#### Activity:
Could you pull out, word for word, the part of the post about Pope Benedict that opens with the words "Progressives around the" and closes with "to be relativist."?

#### Page excerpt:
=== Begin Enclosure ===

Now this hostility is mostly confined to the net. I haven't seen it on any other sort of media, but I'm in Alberta were being a reactionary is (strangely) considered to be a good thing.

So far, Pope Benedict (I'm going to drop the XVI for now - we all know I'm talking about the current, living pope and not one of his predecessors from the last two millennia) has been compared to Emperor Palpatine (aka Darth Sideous, number one evil dude from the Star Wars movies). He's also been called a Nazi. Here are some of his other nicknames:
The Hammer
The Enforcer
German Panzer
God's Rottweiler
Cardinal Rat
Grand Inquisitor
Now the last one is almost sort of accurate - he was in charge of the Congregation for the Doctrine of the Faith which was originally the Inquisition. As for the Nazi comments, he was a teen in Germany during WWII - he didn't exactly have a choice.

Progressives around the world are understandably upset, and I can see why. Benedict wasn't just a conservative in the church, by all accounts he was the conservative. Whether he continues to be only time will tell. He could announce tomorrow that the Roman Catholic church will ordain women, allow priests to marry, quit worrying about condoms and that he, Pope Benedict, is gay.

I won't hold my breath though.

He did have this to say:
"We are moving towards a dictatorship of relativism which does not recognize anything as definitive and has as its highest value one's own ego and one's own desires."
Needless to say, I disagree with him that relativism is a bad thing. In a relativist world, you're free to be catholic, but in a catholic world, you're not free to be relativist.

But I digress - I was talking about this wave of hostility towards the new Pope.

True, Pope Benedict is probably not going to change things. In fact he's much more likely to dig the church's heels in even more and start throwing his weight around politics. However, we should probably wait until he actually does so before making Darth Benedict comments.

So where is this hostility coming from? I think it's hostility towards the church in general. Hostility that couldn't be directly acknowledged without seeming to be towards John Paul II.

=== End Enclosure ===

#### Source information:
=== Begin Enclosure ===

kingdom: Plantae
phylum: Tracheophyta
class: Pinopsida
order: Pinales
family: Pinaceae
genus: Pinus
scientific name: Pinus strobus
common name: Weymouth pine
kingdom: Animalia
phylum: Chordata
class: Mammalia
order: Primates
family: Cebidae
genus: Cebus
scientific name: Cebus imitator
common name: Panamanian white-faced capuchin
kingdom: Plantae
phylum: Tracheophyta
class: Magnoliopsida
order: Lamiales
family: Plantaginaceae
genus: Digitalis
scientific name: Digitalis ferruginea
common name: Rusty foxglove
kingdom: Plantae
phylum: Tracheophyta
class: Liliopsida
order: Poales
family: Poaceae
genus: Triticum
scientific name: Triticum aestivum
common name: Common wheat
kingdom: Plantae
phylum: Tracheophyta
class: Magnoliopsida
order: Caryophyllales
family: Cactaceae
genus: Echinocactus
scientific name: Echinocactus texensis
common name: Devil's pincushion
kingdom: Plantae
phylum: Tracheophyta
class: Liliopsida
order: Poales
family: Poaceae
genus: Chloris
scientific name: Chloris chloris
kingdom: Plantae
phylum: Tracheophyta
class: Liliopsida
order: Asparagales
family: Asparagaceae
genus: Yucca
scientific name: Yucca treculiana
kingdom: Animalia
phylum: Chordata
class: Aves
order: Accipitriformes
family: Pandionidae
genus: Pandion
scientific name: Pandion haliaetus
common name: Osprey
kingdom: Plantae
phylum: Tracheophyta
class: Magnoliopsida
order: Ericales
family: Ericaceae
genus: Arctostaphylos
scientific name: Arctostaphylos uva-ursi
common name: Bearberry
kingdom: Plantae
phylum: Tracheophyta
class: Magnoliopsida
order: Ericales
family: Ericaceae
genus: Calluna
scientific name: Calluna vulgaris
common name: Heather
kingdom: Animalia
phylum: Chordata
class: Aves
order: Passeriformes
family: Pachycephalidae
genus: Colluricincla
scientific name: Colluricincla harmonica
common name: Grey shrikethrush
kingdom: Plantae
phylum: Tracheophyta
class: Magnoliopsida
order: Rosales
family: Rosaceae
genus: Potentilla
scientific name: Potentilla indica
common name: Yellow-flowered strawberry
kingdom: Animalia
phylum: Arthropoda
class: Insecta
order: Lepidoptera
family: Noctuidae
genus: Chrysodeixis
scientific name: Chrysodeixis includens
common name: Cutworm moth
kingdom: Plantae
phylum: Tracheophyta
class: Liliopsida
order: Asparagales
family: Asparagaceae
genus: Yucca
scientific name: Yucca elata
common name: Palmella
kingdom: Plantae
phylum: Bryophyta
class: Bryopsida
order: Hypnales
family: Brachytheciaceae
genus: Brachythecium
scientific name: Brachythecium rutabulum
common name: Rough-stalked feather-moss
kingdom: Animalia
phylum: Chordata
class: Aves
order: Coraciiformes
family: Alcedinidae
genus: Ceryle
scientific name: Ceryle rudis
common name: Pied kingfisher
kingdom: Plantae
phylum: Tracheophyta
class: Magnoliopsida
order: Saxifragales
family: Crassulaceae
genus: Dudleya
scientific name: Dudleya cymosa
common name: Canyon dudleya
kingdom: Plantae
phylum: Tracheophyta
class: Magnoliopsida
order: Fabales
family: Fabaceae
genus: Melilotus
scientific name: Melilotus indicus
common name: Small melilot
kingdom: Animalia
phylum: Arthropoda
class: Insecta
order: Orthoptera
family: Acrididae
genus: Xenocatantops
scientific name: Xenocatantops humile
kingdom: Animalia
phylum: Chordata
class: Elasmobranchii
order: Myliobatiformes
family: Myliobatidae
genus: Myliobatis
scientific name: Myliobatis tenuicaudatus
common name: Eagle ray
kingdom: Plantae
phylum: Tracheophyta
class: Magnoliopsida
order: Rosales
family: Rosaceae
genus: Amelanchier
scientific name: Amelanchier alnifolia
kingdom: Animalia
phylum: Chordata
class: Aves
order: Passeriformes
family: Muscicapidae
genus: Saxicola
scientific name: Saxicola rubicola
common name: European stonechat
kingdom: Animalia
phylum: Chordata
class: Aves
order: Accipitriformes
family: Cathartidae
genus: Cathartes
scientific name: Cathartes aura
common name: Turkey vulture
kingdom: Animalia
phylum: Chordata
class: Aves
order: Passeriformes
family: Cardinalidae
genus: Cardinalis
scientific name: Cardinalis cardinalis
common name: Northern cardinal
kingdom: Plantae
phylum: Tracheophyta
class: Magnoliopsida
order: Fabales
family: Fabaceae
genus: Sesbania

=== End Enclosure ===

#### Written reply:
Progressives around the world are understandably upset, and I can see why. Benedict wasn't just a conservative in the church, by all accounts he was the conservative. Whether he continues to be only time will tell. He could announce tomorrow that the Roman Catholic church will ordain women, allow priests to marry, quit worrying about condoms and that he, Pope Benedict, is gay.

I won't hold my breath though.

He did have this to say:
"We are moving towards a dictatorship of relativism which does not recognize anything as definitive and has as its highest value one's own ego and one's own desires."
Needless to say, I disagree with him that relativism is a bad thing. In a relativist world, you're free to be catholic, but in a catholic world, you're not free to be relativist.